The title of the group exhibition at The Sunday Painter ‘The Spirit of the Staircase’ derives from a French term conjured up by eighteenth-century art critic Denis Diderot to describe the occasion when a person is left speechless upon hearing something, and only later thinks of a response. In the modern sense it describes the predicament for thinking of the perfect retort too late. It is a little used and archaic term that has been utilised as a framework to consider the reinterpretation of ideas and cultural artefacts as they evolve over time. Within the context of the title, the works operate as mnemonic tools or artefacts and the viewer is left to extricate the meaning or origin of these memories.
Curated by Elinor Morgan, the exhibition features twelve works by seven artists. The pieces range in medium from film, works on paper, concrete and silkscreen print. All of the works were produced in 2014 or 2015 and are displayed on various horizontal planes, whether hung on the wall, suspended from the ceiling or installed directly on the gallery floor, which has a jarring effect in disentangling the works from each other visually.
In the accompanying exhibition guide, the show has been split into different themes: symbols, logos and codes, the voice as text, memory and excavation and casting. Two works are left outside of the main exhibition space in the downstairs and upstairs corridors and introduce these ideas. Sophie Mallett and Marie Toseland’s collaborative work ‘2s from the bottom up’ (2015) is an eleven minute audio piece of a woman speaking in the past tense beginning with the narrator recalls a woman drawing the number two from the bottom up. The work presents the idea of the hopeless task of memory recall that will be further explored within the body of the display.
‘Untitled (excess)’ (2015) by Andrew Gillespie is displayed directly on the floor of the downstairs corridor along the length of the wall: a long crumped sheet of clear silkscreen-printed polythene. Aesthetically the piece is a departure from Gillespie’s other works in the exhibition, which are colourful and fragmented. It looks like a piece of forgotten office detritus strewn on the floor, except that it has been screen-printed with minute drawings of clouds. The three works from Gillespie in the main gallery space ‘Inspirational’ (2015), ‘mets’ (2015) and ‘I am the Resurrection’ (2015) are silkscreen prints on concrete that feature fragments of corporate logos. They are suggestive of broken relics from a forgotten time; a time travelling archaeologist resurrecting ruins from our age. Similarly, Danilo Correale’s piece ‘Boosted’ (2014), ten colourful screen-printed silk squares that hang in linear formation from the ceiling, explores at advertising and brand identities found in the energy drink market.

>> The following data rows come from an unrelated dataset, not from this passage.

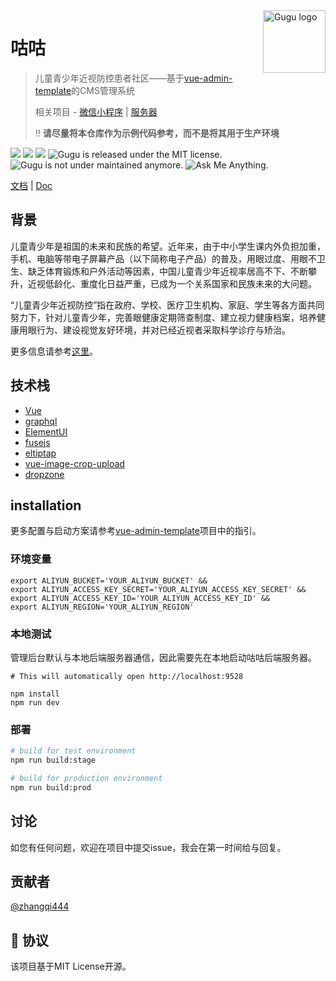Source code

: <img src="https://user-images.githubusercontent.com/5424267/119736375-75dd1f00-be32-11eb-8012-ebece6238f7c.png" alt="Gugu logo" width="100" height="100" align="right" />


# 咕咕
> 儿童青少年近视防控患者社区——基于[vue-admin-template](http://panjiachen.github.io/vue-admin-template)的CMS管理系统
>
> 相关项目 - [微信小程序](https://github.com/zhangqi444/gugu-myopic-patients-community-wechat-miniprogram) | [服务器](https://github.com/zhangqi444/gugu-myopic-patients-community-backend)
> 
> ‼️ **请尽量将本仓库作为示例代码参考，而不是将其用于生产环境**

<p align="left">
  <img src="https://img.shields.io/badge/node-%3E%3D8.9.0-brightgreen"/>
  <img src="https://img.shields.io/badge/npm-%3E%3D3.0.0-brightgreen"/>
  <img src="https://img.shields.io/badge/vue-%3E%3D2.6.10-brightgreen"/>
  <img src="https://img.shields.io/badge/license-MIT-green.svg" alt="Gugu is released under the MIT license." />
  <img src="https://img.shields.io/badge/maintained%3F-no-red.svg" alt="Gugu is not under maintained anymore." />
  <img src="https://img.shields.io/badge/ask%20me-anything-1abc9c.svg" alt="Ask Me Anything." />
</p>

<a href="https://github.com/zhangqi444/gugu-myopic-patients-community-cms-admin/blob/master/README-zh-CN.md" target="_blank">文档</a>
|
<a href="https://github.com/zhangqi444/gugu-myopic-patients-community-cms-admin/" target="_blank">Doc</a>

## 背景
儿童青少年是祖国的未来和民族的希望。近年来，由于中小学生课内外负担加重，手机、电脑等带电子屏幕产品（以下简称电子产品）的普及，用眼过度、用眼不卫生、缺乏体育锻炼和户外活动等因素，中国儿童青少年近视率居高不下、不断攀升，近视低龄化、重度化日益严重，已成为一个关系国家和民族未来的大问题。

“儿童青少年近视防控”指在政府、学校、医疗卫生机构、家庭、学生等各方面共同努力下，针对儿童青少年，完善眼健康定期筛查制度、建立视力健康档案，培养健康用眼行为、建设视觉友好环境，并对已经近视者采取科学诊疗与矫治。

更多信息请参考[这里](https://github.com/zhangqi444/gugu-myopic-patients-community-wechat-miniprogram)。

## 技术栈

- [Vue](https://github.com/eggjs/egg) 
- [graphql](https://apollographql.com/)
- [ElementUI](https://element.eleme.io/)
- [fusejs](https://fusejs.io/)
- [eltiptap](https://github.com/Leecason/element-tiptap)
- [vue-image-crop-upload](https://github.com/dai-siki/vue-image-crop-upload)
- [dropzone](https://github.com/dropzone/dropzone)

## installation

更多配置与启动方案请参考[vue-admin-template](http://panjiachen.github.io/vue-admin-template)项目中的指引。

### 环境变量
```shell
export ALIYUN_BUCKET='YOUR_ALIYUN_BUCKET' &&
export ALIYUN_ACCESS_KEY_SECRET='YOUR_ALIYUN_ACCESS_KEY_SECRET' &&
export ALIYUN_ACCESS_KEY_ID='YOUR_ALIYUN_ACCESS_KEY_ID' && 
export ALIYUN_REGION='YOUR_ALIYUN_REGION'
```

### 本地测试
管理后台默认与本地后端服务器通信，因此需要先在本地启动咕咕后端服务器。
```shell
# This will automatically open http://localhost:9528

npm install 
npm run dev
```

### 部署

```bash
# build for test environment
npm run build:stage

# build for production environment
npm run build:prod
```

## 讨论

如您有任何问题，欢迎在项目中提交issue，我会在第一时间给与回复。

## 贡献者

[@zhangqi444](https://github.com/zhangqi444)

## 📄 协议

该项目基于MIT License开源。

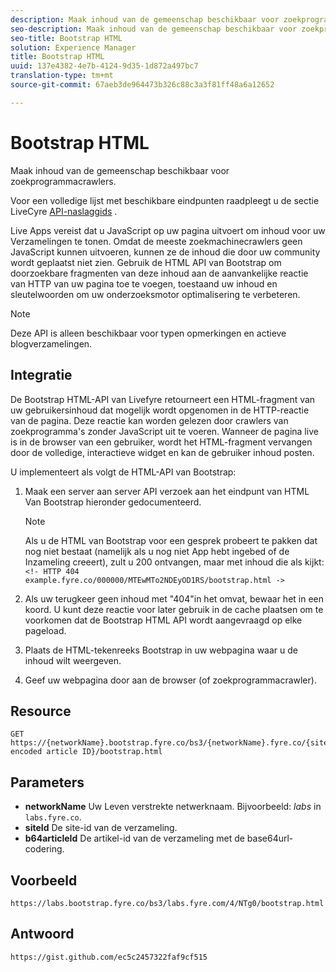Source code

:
 ```yaml
---
description: Maak inhoud van de gemeenschap beschikbaar voor zoekprogrammacrawlers.
seo-description: Maak inhoud van de gemeenschap beschikbaar voor zoekprogrammacrawlers.
seo-title: Bootstrap HTML
solution: Experience Manager
title: Bootstrap HTML
uuid: 137e4382-4e7b-4124-9d35-1d872a497bc7
translation-type: tm+mt
source-git-commit: 67aeb3de964473b326c88c3a3f81ff48a6a12652

---
```



# Bootstrap HTML

Maak inhoud van de gemeenschap beschikbaar voor zoekprogrammacrawlers.

Voor een volledige lijst met beschikbare eindpunten raadpleegt u de sectie LiveCyre [API-naslaggids](https://api.livefyre.com/docs) .

Live Apps vereist dat u JavaScript op uw pagina uitvoert om inhoud voor uw Verzamelingen te tonen. Omdat de meeste zoekmachinecrawlers geen JavaScript kunnen uitvoeren, kunnen ze de inhoud die door uw community wordt geplaatst niet zien. Gebruik de HTML API van Bootstrap om doorzoekbare fragmenten van deze inhoud aan de aanvankelijke reactie van HTTP van uw pagina toe te voegen, toestaand uw inhoud en sleutelwoorden om uw onderzoeksmotor optimalisering te verbeteren.

>[!NOTE]
>
>Deze API is alleen beschikbaar voor typen opmerkingen en actieve blogverzamelingen.

## Integratie

De Bootstrap HTML-API van Livefyre retourneert een HTML-fragment van uw gebruikersinhoud dat mogelijk wordt opgenomen in de HTTP-reactie van de pagina. Deze reactie kan worden gelezen door crawlers van zoekprogramma&#39;s zonder JavaScript uit te voeren. Wanneer de pagina live is in de browser van een gebruiker, wordt het HTML-fragment vervangen door de volledige, interactieve widget en kan de gebruiker inhoud posten.

U implementeert als volgt de HTML-API van Bootstrap:

1. Maak een server aan server API verzoek aan het eindpunt van HTML Van Bootstrap hieronder gedocumenteerd.

   >[!NOTE]
   >
   >Als u de HTML van Bootstrap voor een gesprek probeert te pakken dat nog niet bestaat (namelijk als u nog niet App hebt ingebed of de Inzameling creeert), zult u 200 ontvangen, maar met inhoud die als kijkt: `<!- HTTP 404 example.fyre.co/000000/MTEwMTo2NDEyOD1RS/bootstrap.html ->`

1. Als uw terugkeer geen inhoud met &quot;404&quot;in het omvat, bewaar het in een koord. U kunt deze reactie voor later gebruik in de cache plaatsen om te voorkomen dat de Bootstrap HTML API wordt aangevraagd op elke pageload.
1. Plaats de HTML-tekenreeks Bootstrap in uw webpagina waar u de inhoud wilt weergeven.
1. Geef uw webpagina door aan de browser (of zoekprogrammacrawler).

## Resource

```
GET https://{networkName}.bootstrap.fyre.co/bs3/{networkName}.fyre.co/{siteId}/{base64 encoded article ID}/bootstrap.html 
```

## Parameters

* **networkName** Uw Leven verstrekte netwerknaam. Bijvoorbeeld: *labs* in `labs.fyre.co`.
* **siteId** De site-id van de verzameling.
* **b64articleId** De artikel-id van de verzameling met de base64url-codering.

## Voorbeeld

```
https://labs.bootstrap.fyre.co/bs3/labs.fyre.com/4/NTg0/bootstrap.html 
```

## Antwoord

```
https://gist.github.com/ec5c2457322faf9cf515 
```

‘Do not feel to guilty about all of this because you only reported what you saw, and what you saw was only 150 meters on either side of the Holiday Inn’ (2015) is a film piece as well as two pen ink drawings on paper and a photograph by Beth Collar. The work relates to the 2014 performance where the artist read a transcript of a televised interview where Borislaw Herak, a Bosnian Serb soldier and alleged war criminal, admits to a number of horrific crimes but was later discovered to have been under duress, with suggestions that parts of the responses were scripted. Collar’s work in this exhibition captures journalists’ responses to the Sarajevo Siege, which exposes the danger in media coverage in the omission and inclusion of particular facts. Within the framework of ‘The Spirit of the Staircase’ it blurs the distinctions between fact and fiction, and history and mythology, suggesting the impossible pursuit of perfect recall and the questionable reliability of archival material.

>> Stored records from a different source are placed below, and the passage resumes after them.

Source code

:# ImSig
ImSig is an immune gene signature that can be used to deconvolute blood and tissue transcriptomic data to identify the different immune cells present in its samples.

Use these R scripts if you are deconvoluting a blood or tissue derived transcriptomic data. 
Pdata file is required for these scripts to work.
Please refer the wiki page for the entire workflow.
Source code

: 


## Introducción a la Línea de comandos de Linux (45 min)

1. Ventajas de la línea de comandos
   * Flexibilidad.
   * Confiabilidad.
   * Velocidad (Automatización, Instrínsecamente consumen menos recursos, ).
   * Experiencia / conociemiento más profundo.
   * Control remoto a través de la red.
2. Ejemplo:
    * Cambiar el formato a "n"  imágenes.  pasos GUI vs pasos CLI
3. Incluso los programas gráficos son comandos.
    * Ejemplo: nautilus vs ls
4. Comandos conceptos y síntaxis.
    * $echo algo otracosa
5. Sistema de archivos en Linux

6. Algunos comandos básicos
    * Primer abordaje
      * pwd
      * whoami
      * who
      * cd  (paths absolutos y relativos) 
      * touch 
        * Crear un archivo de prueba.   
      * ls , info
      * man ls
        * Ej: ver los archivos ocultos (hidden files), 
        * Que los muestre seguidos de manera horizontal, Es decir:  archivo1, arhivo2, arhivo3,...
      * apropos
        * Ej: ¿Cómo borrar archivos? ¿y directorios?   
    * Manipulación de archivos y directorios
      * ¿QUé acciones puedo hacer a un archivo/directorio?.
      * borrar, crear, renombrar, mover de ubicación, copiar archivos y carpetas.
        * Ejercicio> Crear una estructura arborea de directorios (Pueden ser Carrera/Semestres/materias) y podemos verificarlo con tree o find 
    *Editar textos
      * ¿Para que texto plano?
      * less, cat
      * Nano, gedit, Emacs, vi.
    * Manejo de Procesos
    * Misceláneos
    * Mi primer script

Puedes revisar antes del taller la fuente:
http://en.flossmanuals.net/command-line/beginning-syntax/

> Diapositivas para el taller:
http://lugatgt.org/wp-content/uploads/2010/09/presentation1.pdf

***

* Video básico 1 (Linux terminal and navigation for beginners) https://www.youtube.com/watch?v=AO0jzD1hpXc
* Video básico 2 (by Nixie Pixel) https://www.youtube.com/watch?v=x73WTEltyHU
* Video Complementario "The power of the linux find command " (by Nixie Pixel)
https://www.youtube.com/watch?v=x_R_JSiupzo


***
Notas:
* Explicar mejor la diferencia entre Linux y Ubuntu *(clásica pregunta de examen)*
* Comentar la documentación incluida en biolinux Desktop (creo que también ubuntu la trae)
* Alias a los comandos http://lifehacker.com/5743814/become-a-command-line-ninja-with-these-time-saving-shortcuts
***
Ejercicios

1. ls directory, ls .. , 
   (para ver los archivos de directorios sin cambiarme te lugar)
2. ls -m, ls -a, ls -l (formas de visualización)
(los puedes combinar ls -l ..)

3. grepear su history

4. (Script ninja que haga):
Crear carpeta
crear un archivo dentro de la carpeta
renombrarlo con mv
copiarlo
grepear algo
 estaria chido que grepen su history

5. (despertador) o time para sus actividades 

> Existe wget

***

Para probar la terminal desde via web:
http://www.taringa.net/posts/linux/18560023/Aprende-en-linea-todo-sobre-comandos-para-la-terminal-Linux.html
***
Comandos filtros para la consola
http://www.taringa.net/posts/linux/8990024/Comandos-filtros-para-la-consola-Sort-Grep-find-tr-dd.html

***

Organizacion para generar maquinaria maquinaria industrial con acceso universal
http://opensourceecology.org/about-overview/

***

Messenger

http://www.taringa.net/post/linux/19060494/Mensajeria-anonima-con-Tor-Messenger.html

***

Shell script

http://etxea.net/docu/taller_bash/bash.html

Marie Toseland’s works in the main exhibition space ‘FP’ (2015) and ‘MI’ (2015) are small casts of objects which have been made from glass and black and white porcelain. Displayed on the floor, the casts sit heavily on their low platform and embody the inability to truly represent the original. Vessels of failed imitation, Toseland’s casts reference a visual language of falsehoods. Occupying a large wall on its own is ‘The view from the long couch’ (2015) by Sue Tompkins, twenty-nine different sized sheets of paper with text, displayed in two horizontal lines. The sheets of paper are dotted with words that have been made on a typewriter. It isn’t clear what the words are, where they have come from, what they refer to or how they relate to each other and in some occasions the typewriter is used to create visual patterns and code-like designs awaiting decoding.
Hindsight is a pivotal starting point for understanding the display. The works reference something, an event or object, that precedes the work itself whether it is a fragmented logo, a cast, or a narrative spoken in the past tense. Interestingly, any form of review of this exhibition participates in the very phenomenon that the exhibition refers to where memory, subject and object are indistinguishable from each other. The exhibition title and the works included are suggestive of recollection and reframing, uncovering how time and memory affect the nature and essence of the objects that they make reference to.